Cuando la vida nos lanza una tormenta, es esa parte del cerebro la que decide: correr, paralizarse… o actuar. Y aunque parezca puro instinto, también se puede entrenar. Con conciencia, con práctica emocional, con silencio, con fe, podemos aprender a reaccionar mejor. No se trata de no sentir miedo. Se trata de reaccionar con propósito, incluso en medio del miedo.
¿Y cómo estamos reaccionando en la vida diaria?
A veces respondemos desde el orgullo, desde la rabia, desde el miedo. Queremos tener la razón, imponer el punto, defendernos con gritos o con silencios fríos. Reaccionamos rápido… pero no bien. Nos ofendemos fácil. Atacamos sin escuchar. O herimos sin querer, por no detenernos un segundo. Vivimos creyendo que todo se resuelve con lógica, con razón, con argumentos. Pero hay momentos donde lo que más se necesita no es tener la razón, sino tener el alma en paz.
Cuánto daño nos ha hecho reaccionar desde el ego y no desde el amor.
La buena noticia es que sí podemos prepararnos. No para evitar los imprevistos —porque esos, tarde o temprano, llegan—, sino para que nuestras reacciones no destruyan lo que tanto hemos construido.
¿Y cómo se entrena eso? Escuchando más y hablando menos. Respirando antes de responder. Poniéndole pausa al juicio y volumen a la empatía. Estando presente, realmente presente, con quienes amamos.
Cuando entrenamos nuestra alma con gestos pequeños —con paciencia, con compasión, con humildad—, le enseñamos a nuestro cuerpo y a nuestro espíritu que no todo se resuelve con impulso. Que también se puede reaccionar desde el amor, desde la serenidad, desde la fe. Porque a veces, una buena reacción no solo te salva a ti. Salva a los que amas.
No hay construcción del alma sin tormentas. No hay carácter que se forme sin resistencia. Las pruebas son parte del viaje, pero cómo reaccionamos a ellas puede marcar la diferencia entre naufragar… o madurar.
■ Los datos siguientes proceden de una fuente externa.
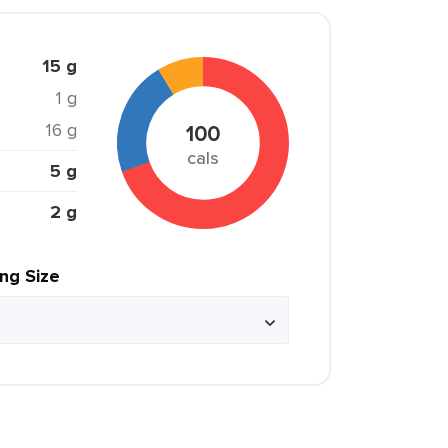
15 g
1 g
16 g
100
cals
5 g
2 g
ing Size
No siempre podremos evitar que el bote se voltee. Pero sí podemos decidir qué tipo de personas queremos ser cuando eso pase.
Cada día es una oportunidad para construir no solo desde afuera, sino desde adentro: desde lo que somos cuando nadie nos mira, desde cómo reaccionamos cuando la vida nos pone a prueba.
Porque al final, los castillos no se sostienen solo con cemento, ni los hogares solo con palabras.
Se sostienen con reacciones que abrigan, con gestos que salvan, con corazones entrenados para amar incluso en medio del susto.
¿Y tú… cómo reaccionas cuando la vida se te voltea?
Gracias por estar aquí, respirando conmigo, desde el alma.